In brief

Violent clashes between Tanzanian police, Maasai communities

Government plans to evict 70,000 people from their land to make room for reserve

A Maasai protest in Loliondo, January 2022.
A Maasai protest in Loliondo, January 2022. Author: Oakland Institute
Clashes between the Tanzanian police and Maasai communities in recent days have left dozens injured, an unknown number of people displaced, and one police officer dead, according to several media and association reports.

The clashes have taken place in Loliondo, in the northern district of Ngorongoro, bordering Kenya. The Tanzanian government seeks to relocate some 70,000 Maasai living there to another location as part of a 1,500 square kilometre expansion of protected natural areas.

The clashes have injured more than 30 people and a dozen Maasai leaders have been arrested, according to The Guardian. The English newspaper reports that hundreds have taken to the forests to flee violence. Survival International puts the figure at several thousand. South African media outlet News24 claims to have seen a report detailing that those injured have broken legs, gunshot wounds, and head injuries.

According to the BBC, some of the injured needed to seek medical assistance in Kenya because Tanzania has refused to assist them. Forest Peoples organization says one of the Maasai has bled to death while being carried to Kenya.

The Tanzanian government says the growth of the human population in Ngorongoro and its herds threatens wildlife in the region. Tanzanian President Samia Suluhu Hassan warned that human presence in the area endangers the sites. “What is more important,” she asked, “between letting people continue to put our world heritage in danger or supporting the preservation of the heritage and those people relocated to a better place?”.

Several sources, including The Guardian, the International Work Group for Indigenous Affairs, and the Oakland Institute, suggest that the Tanzanian government is using this argument to create a high-end tourism-oriented reserve where hunting will be allowed, managed by a UAE company.

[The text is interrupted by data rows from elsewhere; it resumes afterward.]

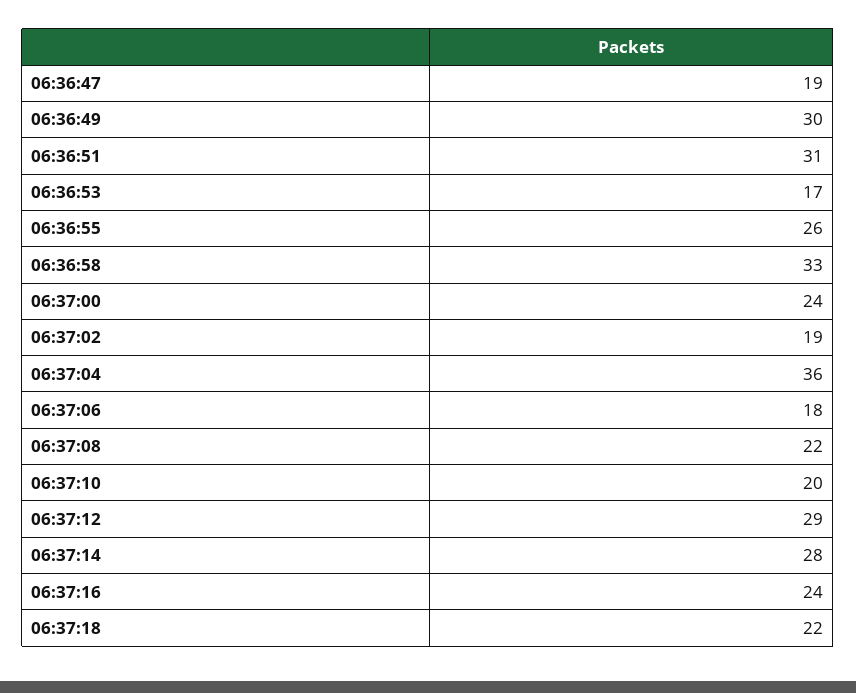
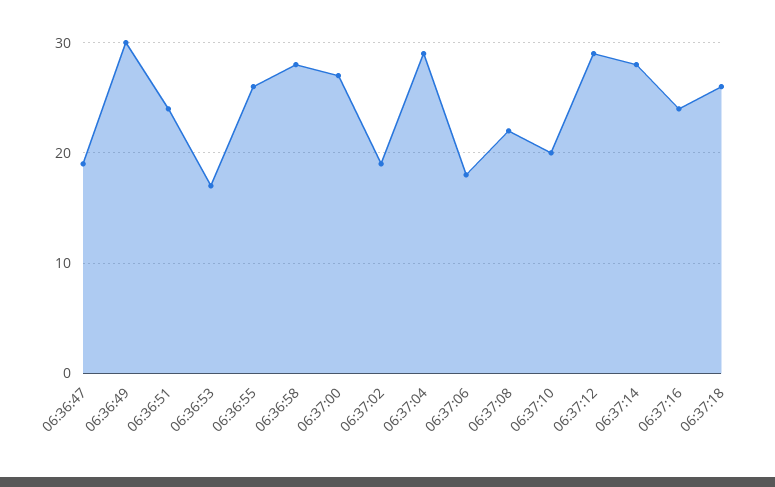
06:36:51: 31 -> 24
06:36:58: 33 -> 28
06:37:00: 24 -> 27
06:37:04: 36 -> 29
06:37:18: 22 -> 26

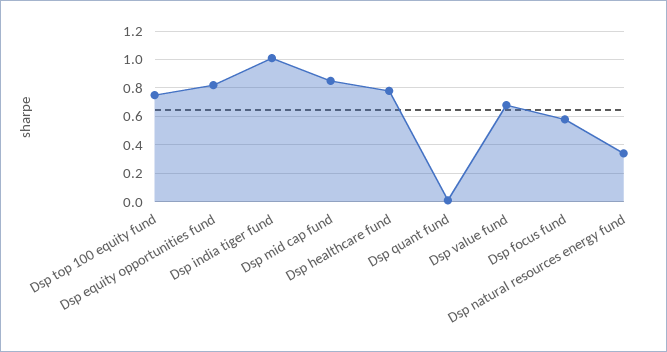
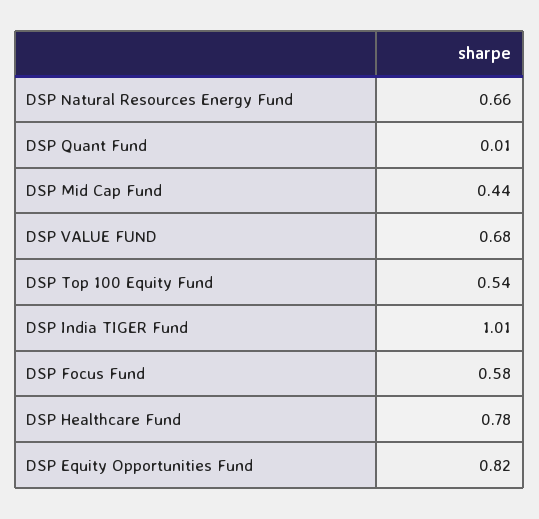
Dsp top 100 equity fund: 0.75 -> 0.54
Dsp mid cap fund: 0.85 -> 0.44
Dsp natural resources energy fund: 0.35 -> 0.66

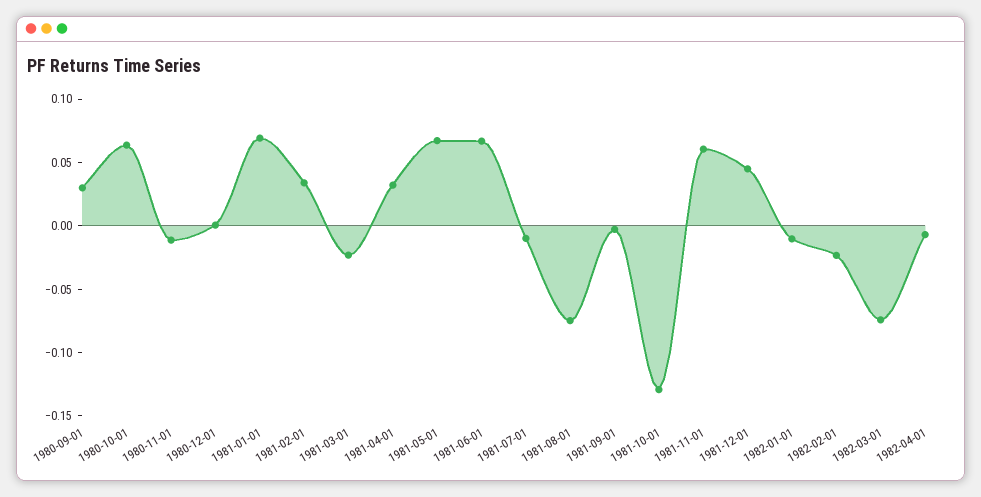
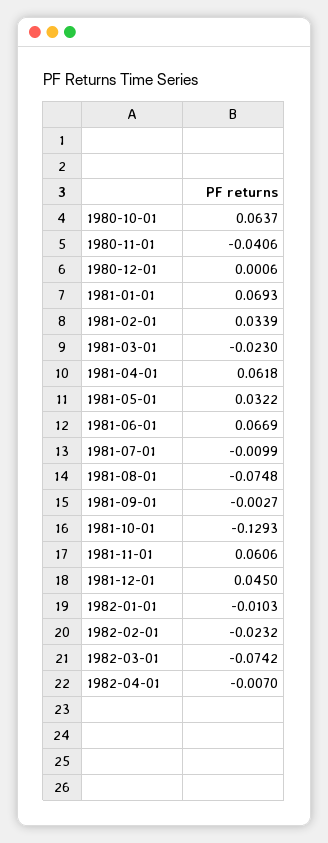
1980-09-01: 0.03 -> none
1980-11-01: -0.01 -> -0.0406
1981-04-01: 0.03 -> 0.0618
1981-05-01: 0.07 -> 0.0322

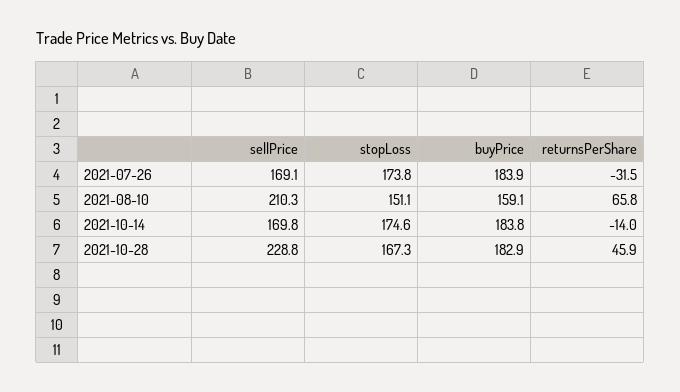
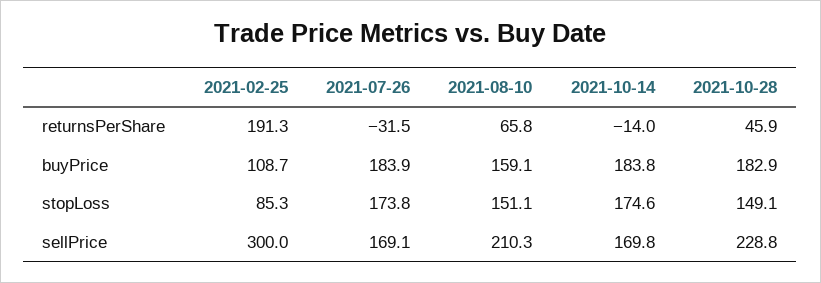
stopLoss, 2021-10-28: 167.3 -> 149.1
returnsPerShare, 2021-02-25: none -> 191.3
buyPrice, 2021-02-25: none -> 108.7
stopLoss, 2021-02-25: none -> 85.3
sellPrice, 2021-02-25: none -> 300

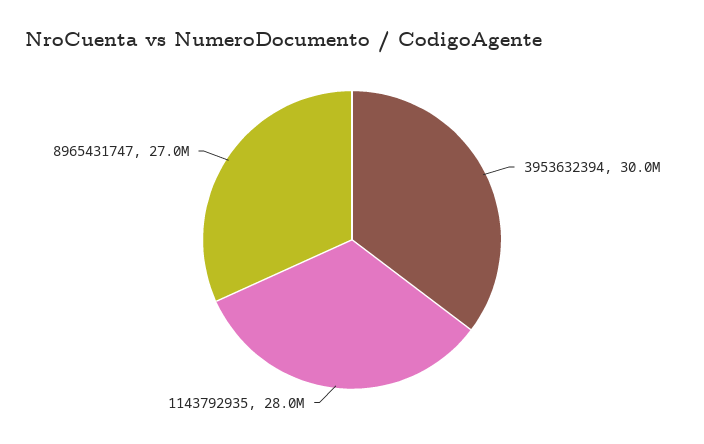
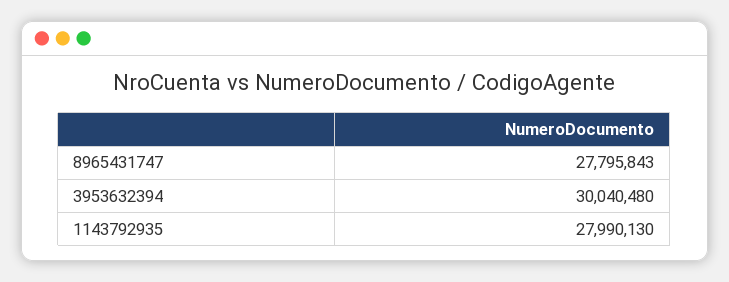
8965431747: 27000000 -> 27795843

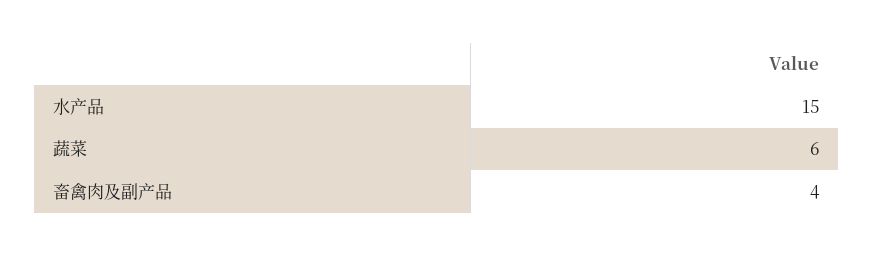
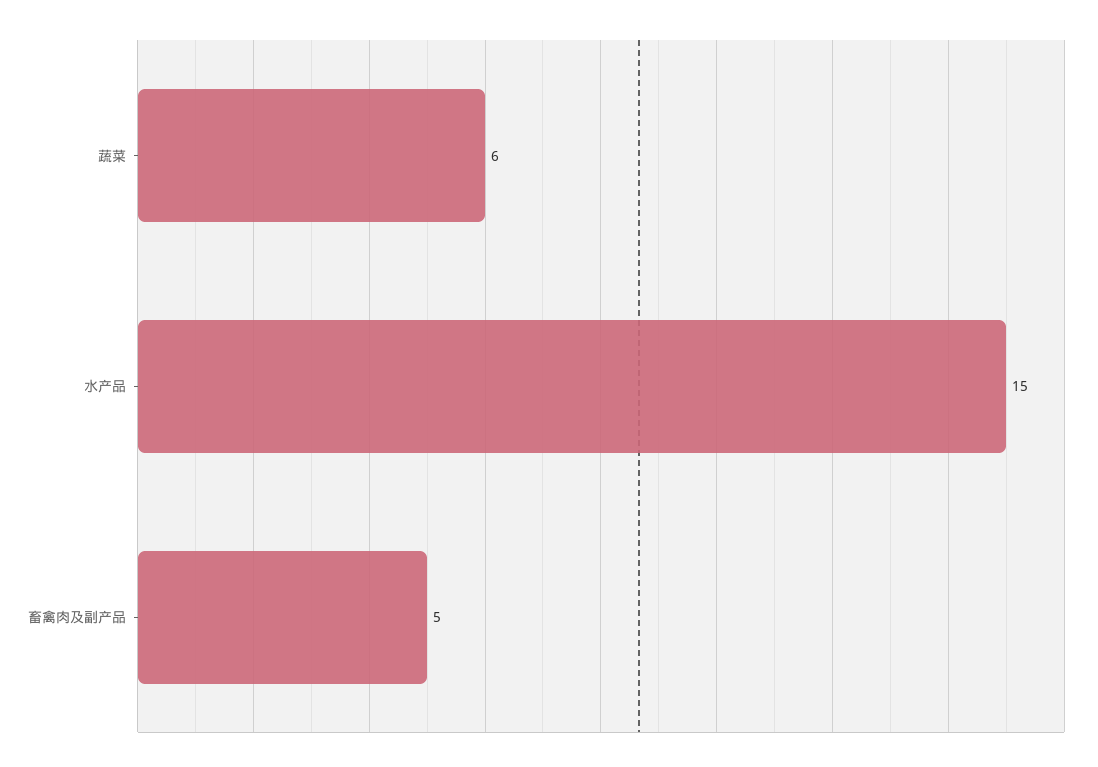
畜禽肉及副产品: 4 -> 5

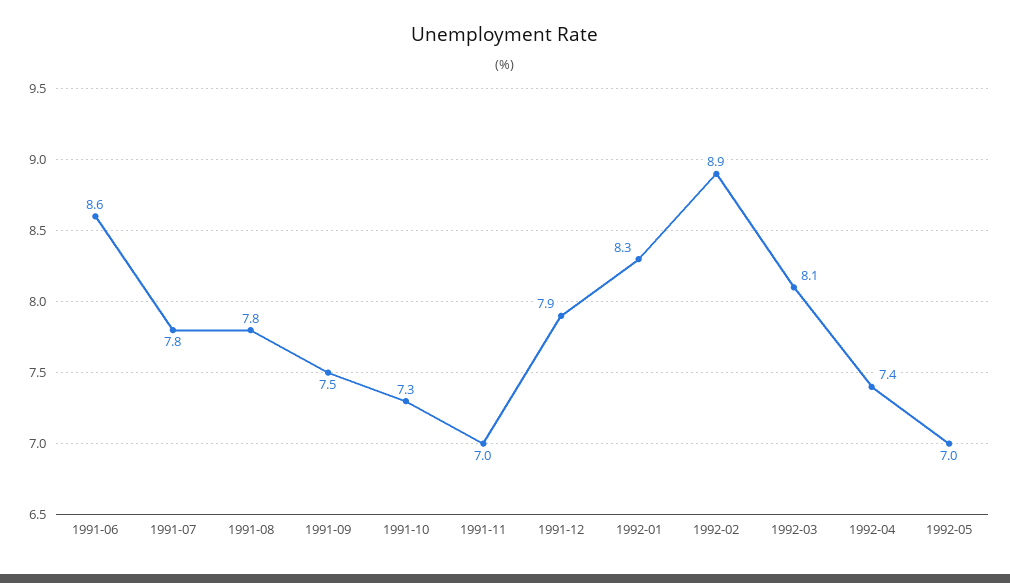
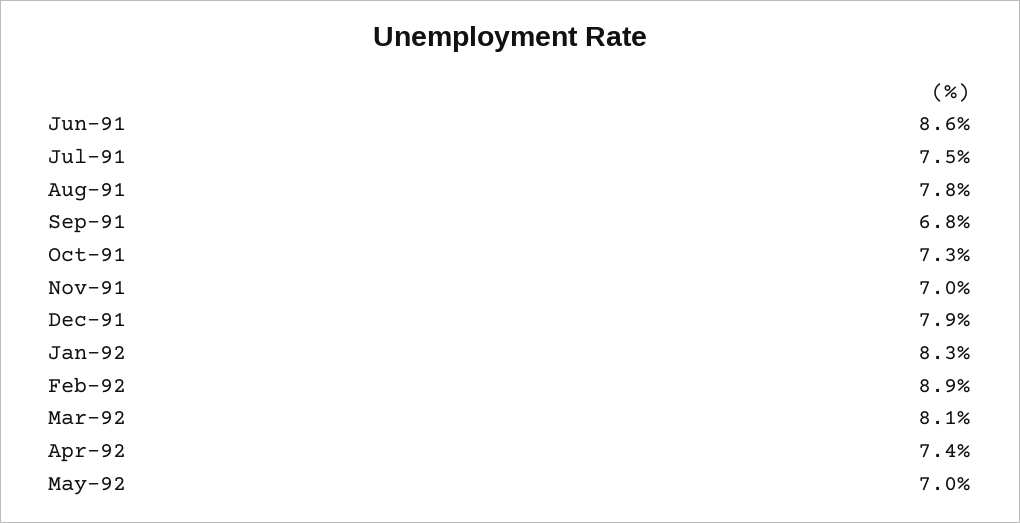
1991-07: 7.8 -> 7.5
1991-09: 7.5 -> 6.8

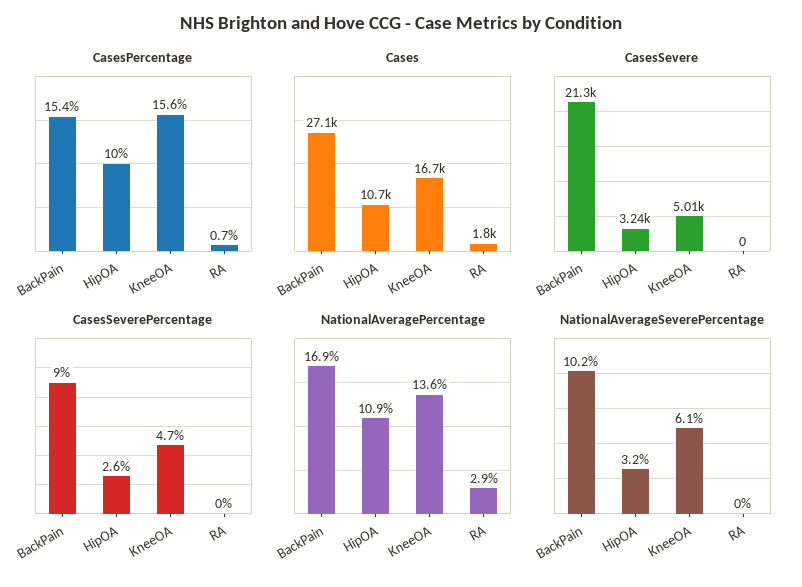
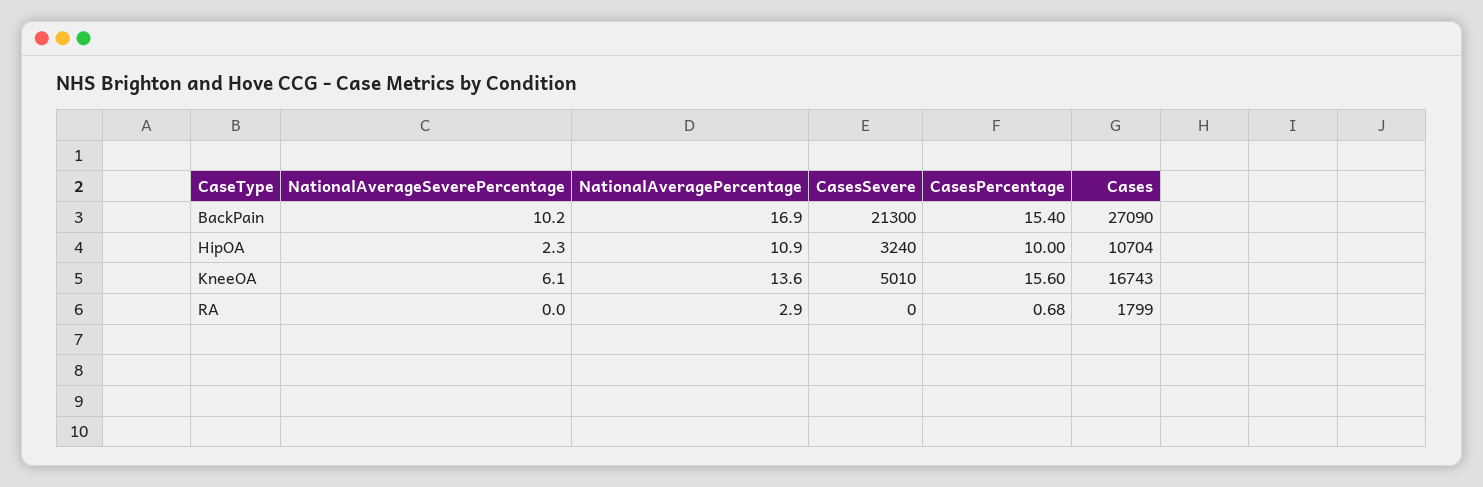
CasesSeverePercentage, BackPain: 9 -> none
CasesSeverePercentage, HipOA: 2.6 -> none
CasesSeverePercentage, KneeOA: 4.7 -> none
CasesSeverePercentage, RA: 0 -> none
NationalAverageSeverePercentage, HipOA: 3.2 -> 2.3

The Maasai complain that their people have been evicted from a number of lands since the beginning of the 20th century. First, during the first two decades of the 20th century, by British authorities in Kenya to make way for European settlers. And later, in Tanzania, for the creation of parks such as Serengeti or Ngorongoro.

The Maasai number around 2 million people, of whom approximately 1.2 million live in Kenya and 800,000 in Tanzania. They are a minority in both states.